Othman Moqbel is a British-Palestinian non-profit executive. He is currently CEO of Action For Humanity, the parent charity of Syria Relief, the largest Syria-focused NGO in the UK. He was formerly a trustee of AVECO, Charity Futures. and was CEO of Human Appeal from 2010 to 2017.

In 2017, Othman Moqbel was nominated for the BOND Humanitarian Award.

Education and early career

Moqbel earned his BA and MA in Islamic Studies from the University of Jordan (Amman) and holds a diploma in Muslim Chaplaincy from the Markfield Institute of Higher Education (Leicester). He previously served as a Muslim faith adviser to the University of Nottingham.

He previously worked with Human Appeal and as a project manager for another charity, Muslim Hands.
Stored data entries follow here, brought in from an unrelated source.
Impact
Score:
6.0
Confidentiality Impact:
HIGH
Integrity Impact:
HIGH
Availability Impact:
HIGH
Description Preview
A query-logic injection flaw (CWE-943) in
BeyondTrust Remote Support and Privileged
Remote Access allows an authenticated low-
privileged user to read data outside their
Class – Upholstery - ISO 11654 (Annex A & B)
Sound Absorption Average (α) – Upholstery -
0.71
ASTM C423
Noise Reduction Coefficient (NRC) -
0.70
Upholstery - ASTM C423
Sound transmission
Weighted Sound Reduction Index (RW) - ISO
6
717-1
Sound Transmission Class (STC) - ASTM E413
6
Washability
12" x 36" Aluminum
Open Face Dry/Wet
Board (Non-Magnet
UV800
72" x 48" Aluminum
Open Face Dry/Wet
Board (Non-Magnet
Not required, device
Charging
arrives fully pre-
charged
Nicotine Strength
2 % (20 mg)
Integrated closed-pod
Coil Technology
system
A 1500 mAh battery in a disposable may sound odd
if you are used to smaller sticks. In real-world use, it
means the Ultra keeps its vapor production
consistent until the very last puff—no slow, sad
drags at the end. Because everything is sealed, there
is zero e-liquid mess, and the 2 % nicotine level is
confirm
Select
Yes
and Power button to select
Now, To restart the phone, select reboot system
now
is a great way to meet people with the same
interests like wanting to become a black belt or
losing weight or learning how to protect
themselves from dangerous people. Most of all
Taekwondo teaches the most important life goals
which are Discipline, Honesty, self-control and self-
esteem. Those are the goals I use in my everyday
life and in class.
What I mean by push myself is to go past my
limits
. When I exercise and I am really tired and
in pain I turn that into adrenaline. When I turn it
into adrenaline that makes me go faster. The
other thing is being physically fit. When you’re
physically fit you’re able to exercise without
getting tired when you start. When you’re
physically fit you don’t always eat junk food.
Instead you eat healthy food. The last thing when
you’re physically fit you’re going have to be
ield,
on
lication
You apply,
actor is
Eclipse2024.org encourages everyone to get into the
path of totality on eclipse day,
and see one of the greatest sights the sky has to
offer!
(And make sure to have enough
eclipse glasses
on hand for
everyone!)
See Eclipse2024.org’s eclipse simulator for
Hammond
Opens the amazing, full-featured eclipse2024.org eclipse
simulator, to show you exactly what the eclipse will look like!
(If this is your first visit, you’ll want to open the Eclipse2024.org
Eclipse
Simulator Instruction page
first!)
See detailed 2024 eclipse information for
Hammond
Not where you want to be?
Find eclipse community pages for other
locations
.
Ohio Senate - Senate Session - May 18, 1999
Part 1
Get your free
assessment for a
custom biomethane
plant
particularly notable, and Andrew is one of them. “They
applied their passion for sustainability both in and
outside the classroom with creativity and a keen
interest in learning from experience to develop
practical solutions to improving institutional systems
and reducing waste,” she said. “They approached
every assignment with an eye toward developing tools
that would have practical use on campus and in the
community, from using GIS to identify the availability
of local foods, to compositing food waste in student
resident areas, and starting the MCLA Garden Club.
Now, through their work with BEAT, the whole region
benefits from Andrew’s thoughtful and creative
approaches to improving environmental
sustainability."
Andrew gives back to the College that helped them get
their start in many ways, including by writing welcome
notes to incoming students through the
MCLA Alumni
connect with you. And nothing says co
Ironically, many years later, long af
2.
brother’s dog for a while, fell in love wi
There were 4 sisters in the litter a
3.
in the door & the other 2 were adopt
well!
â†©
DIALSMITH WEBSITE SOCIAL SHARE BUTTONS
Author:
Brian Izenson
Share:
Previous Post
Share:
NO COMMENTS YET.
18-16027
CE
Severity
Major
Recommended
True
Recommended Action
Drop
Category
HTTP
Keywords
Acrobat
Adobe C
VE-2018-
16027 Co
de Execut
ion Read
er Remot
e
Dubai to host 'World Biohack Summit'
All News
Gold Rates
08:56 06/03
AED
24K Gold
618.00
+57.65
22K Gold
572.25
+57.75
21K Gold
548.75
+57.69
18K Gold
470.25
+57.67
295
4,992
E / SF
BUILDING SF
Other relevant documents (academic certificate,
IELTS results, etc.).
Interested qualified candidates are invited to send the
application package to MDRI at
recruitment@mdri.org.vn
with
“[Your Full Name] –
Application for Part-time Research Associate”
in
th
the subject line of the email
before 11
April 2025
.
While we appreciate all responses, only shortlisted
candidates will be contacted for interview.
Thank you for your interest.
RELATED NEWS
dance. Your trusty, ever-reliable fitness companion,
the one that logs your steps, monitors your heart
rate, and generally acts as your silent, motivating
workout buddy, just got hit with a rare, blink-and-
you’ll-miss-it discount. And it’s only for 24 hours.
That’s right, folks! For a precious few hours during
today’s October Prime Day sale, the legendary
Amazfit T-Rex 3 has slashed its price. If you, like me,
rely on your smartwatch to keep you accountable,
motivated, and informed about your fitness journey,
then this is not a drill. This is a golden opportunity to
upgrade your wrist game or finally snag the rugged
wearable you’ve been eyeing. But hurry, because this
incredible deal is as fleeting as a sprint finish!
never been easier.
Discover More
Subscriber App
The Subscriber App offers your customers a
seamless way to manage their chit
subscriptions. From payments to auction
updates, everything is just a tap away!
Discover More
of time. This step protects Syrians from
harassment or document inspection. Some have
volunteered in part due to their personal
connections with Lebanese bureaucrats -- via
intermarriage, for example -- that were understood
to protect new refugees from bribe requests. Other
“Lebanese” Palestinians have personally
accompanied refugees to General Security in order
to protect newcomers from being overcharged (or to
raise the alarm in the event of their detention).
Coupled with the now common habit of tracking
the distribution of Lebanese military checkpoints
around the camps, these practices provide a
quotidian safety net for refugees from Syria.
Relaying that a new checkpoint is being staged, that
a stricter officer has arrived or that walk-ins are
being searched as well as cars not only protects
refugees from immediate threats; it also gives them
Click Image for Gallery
He has also served as president of the Federation of Student Islamic Societies in the UK and Ireland (FOSIS), and as a facilitator for youth leadership and development courses with the Muslim Student Trust.

Action For Humanity 

Othman Moqbel is CEO of Action For Humanity, who are the parent charity of Syria Relief. Mr Moqbel led the rebrand in order to reach beyond Syria and have a more international presence.,

Human Appeal 
Othman Moqbel was the CEO of the long-standing UK based NGO, Human Appeal until May 2018. During his time there the charity increased its reach both internally, having established new programmes in the UK, and externally, having worked in 25 countries worldwide. Projects now span across 24 countries worldwide and have seen a drastic increase in beneficiaries as well as long-term sustainable development programmes. Most recently, Othman Moqbel and Human Appeal launched an appeal for the victims of the Manchester attack. Moqbel emphasises that no matter what background, faith, religion, ethnicity – everybody must stand united against anyone who wants to divide people.

In 2013 Human Appeal were awarded the International Charity Award at the Global Peace & Unity Festival, followed by being named “Charity of the Year” at the 2017 British Muslim Awards for their outstanding achievements and contribution to British society.

Allegations and libel damages

In 2013 the Jewish Chronicle paid an undisclosed amount of libel damages to Othman Moqbel and two trustees of Human Appeal after accusing the organization of having ties to terrorism.

Human Appeal “categorically” denies any link to Hamas and the Charity Commission confirmed that Human Appeal was not “under any investigation”.